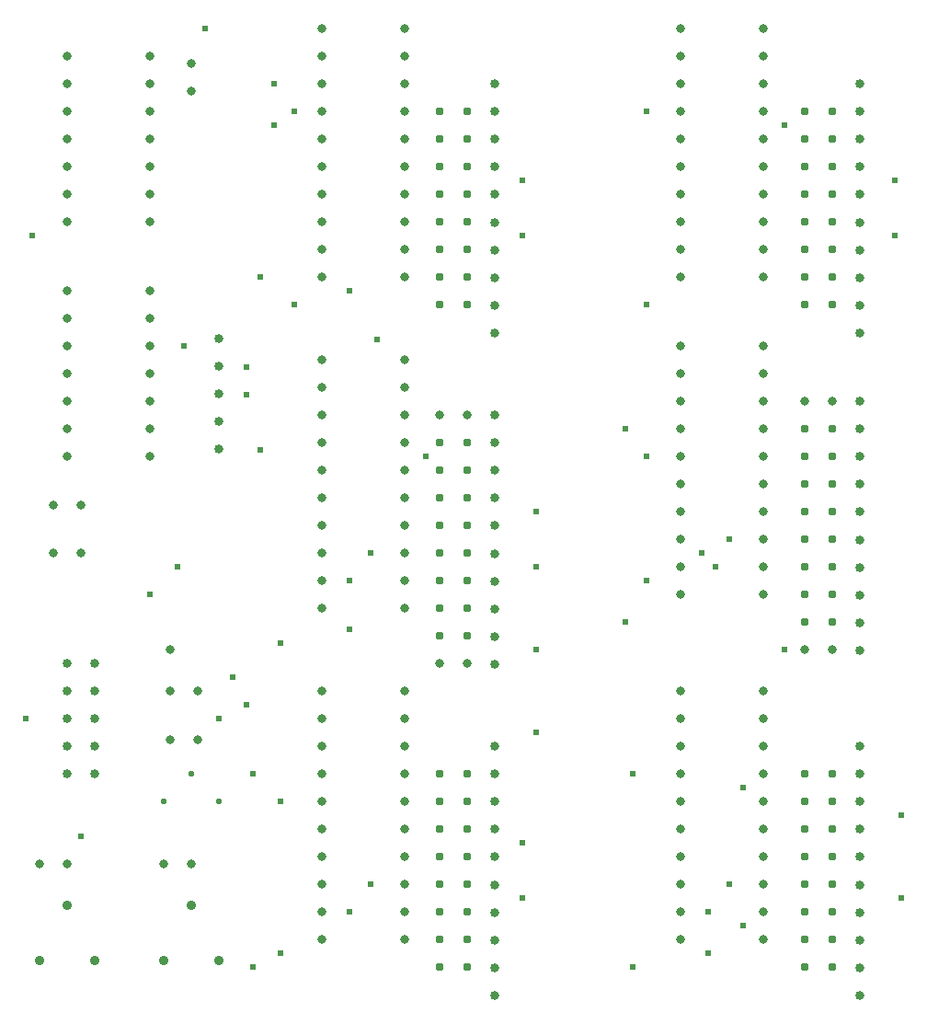
<source format=gbr>
G04 DesignSpark PCB Gerber Version 10.0 Build 5299*
G04 #@! TF.Part,Single*
G04 #@! TF.FilePolarity,Positive*
%FSLAX35Y35*%
%MOIN*%
G04 #@! TA.AperFunction,ComponentDrill*
%ADD94C,0.02200*%
G04 #@! TA.AperFunction,ViaDrill*
%ADD91C,0.02400*%
G04 #@! TA.AperFunction,ComponentDrill*
%ADD96C,0.03100*%
G04 #@! TA.AperFunction,ViaDrill*
%ADD92C,0.03200*%
G04 #@! TA.AperFunction,ComponentDrill*
%ADD93C,0.03307*%
%ADD95C,0.03465*%
G04 #@! TD.AperFunction*
X0Y0D02*
D02*
D91*
X20250Y112750D03*
X22750Y287750D03*
X40250Y70250D03*
X65250Y157750D03*
X75250Y167750D03*
X77750Y247750D03*
X85250Y362750D03*
X90250Y112750D03*
X95250Y127750D03*
X100250Y117750D03*
Y230250D03*
Y240250D03*
X102750Y22750D03*
Y92750D03*
X105250Y210250D03*
Y272750D03*
X110250Y327750D03*
Y342750D03*
X112750Y27750D03*
Y82750D03*
Y140250D03*
X117750Y262750D03*
Y332750D03*
X137750Y42750D03*
Y145250D03*
Y162750D03*
Y267750D03*
X145250Y52750D03*
Y172750D03*
X147750Y250250D03*
X165250Y207750D03*
X200250Y47750D03*
Y67750D03*
Y287750D03*
Y307750D03*
X205250Y107750D03*
Y137750D03*
Y167750D03*
Y187750D03*
X237750Y147750D03*
Y217750D03*
X240250Y22750D03*
Y92750D03*
X245250Y162750D03*
Y207750D03*
Y262750D03*
Y332750D03*
X265250Y172750D03*
X267750Y27750D03*
Y42750D03*
X270250Y167750D03*
X275250Y52750D03*
Y177750D03*
X280250Y37750D03*
Y87750D03*
X295250Y137750D03*
Y327750D03*
X335250Y287750D03*
Y307750D03*
X337750Y47750D03*
Y77750D03*
D02*
D92*
X25250Y60250D03*
X30250Y172750D03*
Y190250D03*
X35250Y60250D03*
Y207750D03*
Y217750D03*
Y227750D03*
Y237750D03*
Y247750D03*
Y257750D03*
Y267750D03*
Y292750D03*
Y302750D03*
Y312750D03*
Y322750D03*
Y332750D03*
Y342750D03*
Y352750D03*
X40250Y172750D03*
Y190250D03*
X65250Y207750D03*
Y217750D03*
Y227750D03*
Y237750D03*
Y247750D03*
Y257750D03*
Y267750D03*
Y292750D03*
Y302750D03*
Y312750D03*
Y322750D03*
Y332750D03*
Y342750D03*
Y352750D03*
X70250Y60250D03*
X72750Y105250D03*
Y122750D03*
Y137750D03*
X80250Y60250D03*
Y340250D03*
Y350250D03*
X82750Y105250D03*
Y122750D03*
X127750Y32750D03*
Y42750D03*
Y52750D03*
Y62750D03*
Y72750D03*
Y82750D03*
Y92750D03*
Y102750D03*
Y112750D03*
Y122750D03*
Y152750D03*
Y162750D03*
Y172750D03*
Y182750D03*
Y192750D03*
Y202750D03*
Y212750D03*
Y222750D03*
Y232750D03*
Y242750D03*
Y272750D03*
Y282750D03*
Y292750D03*
Y302750D03*
Y312750D03*
Y322750D03*
Y332750D03*
Y342750D03*
Y352750D03*
Y362750D03*
X157750Y32750D03*
Y42750D03*
Y52750D03*
Y62750D03*
Y72750D03*
Y82750D03*
Y92750D03*
Y102750D03*
Y112750D03*
Y122750D03*
Y152750D03*
Y162750D03*
Y172750D03*
Y182750D03*
Y192750D03*
Y202750D03*
Y212750D03*
Y222750D03*
Y232750D03*
Y242750D03*
Y272750D03*
Y282750D03*
Y292750D03*
Y302750D03*
Y312750D03*
Y322750D03*
Y332750D03*
Y342750D03*
Y352750D03*
Y362750D03*
X170250Y132750D03*
Y222750D03*
X180250Y132750D03*
Y222750D03*
X257750Y32750D03*
Y42750D03*
Y52750D03*
Y62750D03*
Y72750D03*
Y82750D03*
Y92750D03*
Y102750D03*
Y112750D03*
Y122750D03*
Y157750D03*
Y167750D03*
Y177750D03*
Y187750D03*
Y197750D03*
Y207750D03*
Y217750D03*
Y227750D03*
Y237750D03*
Y247750D03*
Y272750D03*
Y282750D03*
Y292750D03*
Y302750D03*
Y312750D03*
Y322750D03*
Y332750D03*
Y342750D03*
Y352750D03*
Y362750D03*
X287750Y32750D03*
Y42750D03*
Y52750D03*
Y62750D03*
Y72750D03*
Y82750D03*
Y92750D03*
Y102750D03*
Y112750D03*
Y122750D03*
Y157750D03*
Y167750D03*
Y177750D03*
Y187750D03*
Y197750D03*
Y207750D03*
Y217750D03*
Y227750D03*
Y237750D03*
Y247750D03*
Y272750D03*
Y282750D03*
Y292750D03*
Y302750D03*
Y312750D03*
Y322750D03*
Y332750D03*
Y342750D03*
Y352750D03*
Y362750D03*
X302750Y137750D03*
Y227750D03*
X312750Y137750D03*
Y227750D03*
D02*
D93*
X35250Y92750D03*
Y102750D03*
Y112750D03*
Y122750D03*
Y132750D03*
X45250Y92750D03*
Y102750D03*
Y112750D03*
Y122750D03*
Y132750D03*
X90250Y210368D03*
Y220368D03*
Y230368D03*
Y240368D03*
Y250368D03*
X190250Y12632D03*
Y22632D03*
Y32632D03*
Y42632D03*
Y52632D03*
Y62868D03*
Y72868D03*
Y82868D03*
Y92868D03*
Y102868D03*
Y132632D03*
Y142632D03*
Y152632D03*
Y162632D03*
Y172632D03*
Y182868D03*
Y192868D03*
Y202868D03*
Y212868D03*
Y222868D03*
Y252632D03*
Y262632D03*
Y272632D03*
Y282632D03*
Y292632D03*
Y302868D03*
Y312868D03*
Y322868D03*
Y332868D03*
Y342868D03*
X322750Y12632D03*
Y22632D03*
Y32632D03*
Y42632D03*
Y52632D03*
Y62868D03*
Y72868D03*
Y82868D03*
Y92868D03*
Y102868D03*
Y137632D03*
Y147632D03*
Y157632D03*
Y167632D03*
Y177632D03*
Y187868D03*
Y197868D03*
Y207868D03*
Y217868D03*
Y227868D03*
Y252632D03*
Y262632D03*
Y272632D03*
Y282632D03*
Y292632D03*
Y302868D03*
Y312868D03*
Y322868D03*
Y332868D03*
Y342868D03*
D02*
D94*
X70250Y82750D03*
X80250Y92750D03*
X90250Y82750D03*
D02*
D95*
X25250Y25250D03*
X35250Y45250D03*
X45250Y25250D03*
X70250D03*
X80250Y45250D03*
X90250Y25250D03*
D02*
D96*
X170250Y22750D03*
Y32750D03*
Y42750D03*
Y52750D03*
Y62750D03*
Y72750D03*
Y82750D03*
Y92750D03*
Y142750D03*
Y152750D03*
Y162750D03*
Y172750D03*
Y182750D03*
Y192750D03*
Y202750D03*
Y212750D03*
Y262750D03*
Y272750D03*
Y282750D03*
Y292750D03*
Y302750D03*
Y312750D03*
Y322750D03*
Y332750D03*
X180250Y22750D03*
Y32750D03*
Y42750D03*
Y52750D03*
Y62750D03*
Y72750D03*
Y82750D03*
Y92750D03*
Y142750D03*
Y152750D03*
Y162750D03*
Y172750D03*
Y182750D03*
Y192750D03*
Y202750D03*
Y212750D03*
Y262750D03*
Y272750D03*
Y282750D03*
Y292750D03*
Y302750D03*
Y312750D03*
Y322750D03*
Y332750D03*
X302750Y22750D03*
Y32750D03*
Y42750D03*
Y52750D03*
Y62750D03*
Y72750D03*
Y82750D03*
Y92750D03*
Y147750D03*
Y157750D03*
Y167750D03*
Y177750D03*
Y187750D03*
Y197750D03*
Y207750D03*
Y217750D03*
Y262750D03*
Y272750D03*
Y282750D03*
Y292750D03*
Y302750D03*
Y312750D03*
Y322750D03*
Y332750D03*
X312750Y22750D03*
Y32750D03*
Y42750D03*
Y52750D03*
Y62750D03*
Y72750D03*
Y82750D03*
Y92750D03*
Y147750D03*
Y157750D03*
Y167750D03*
Y177750D03*
Y187750D03*
Y197750D03*
Y207750D03*
Y217750D03*
Y262750D03*
Y272750D03*
Y282750D03*
Y292750D03*
Y302750D03*
Y312750D03*
Y322750D03*
Y332750D03*
X0Y0D02*
M02*

</source>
☆ ☆ ☆ ☆ ☆
▶ Task requirements: Write out the lines of the entries above exactly, beginning with the first and ending with the line that contains "Y230250D03*". No picture goes in.

▶ Finished task:
<source format=gbr>
G04 DesignSpark PCB Gerber Version 10.0 Build 5299*
G04 #@! TF.Part,Single*
G04 #@! TF.FilePolarity,Positive*
%FSLAX35Y35*%
%MOIN*%
G04 #@! TA.AperFunction,ComponentDrill*
%ADD94C,0.02200*%
G04 #@! TA.AperFunction,ViaDrill*
%ADD91C,0.02400*%
G04 #@! TA.AperFunction,ComponentDrill*
%ADD96C,0.03100*%
G04 #@! TA.AperFunction,ViaDrill*
%ADD92C,0.03200*%
G04 #@! TA.AperFunction,ComponentDrill*
%ADD93C,0.03307*%
%ADD95C,0.03465*%
G04 #@! TD.AperFunction*
X0Y0D02*
D02*
D91*
X20250Y112750D03*
X22750Y287750D03*
X40250Y70250D03*
X65250Y157750D03*
X75250Y167750D03*
X77750Y247750D03*
X85250Y362750D03*
X90250Y112750D03*
X95250Y127750D03*
X100250Y117750D03*
Y230250D03*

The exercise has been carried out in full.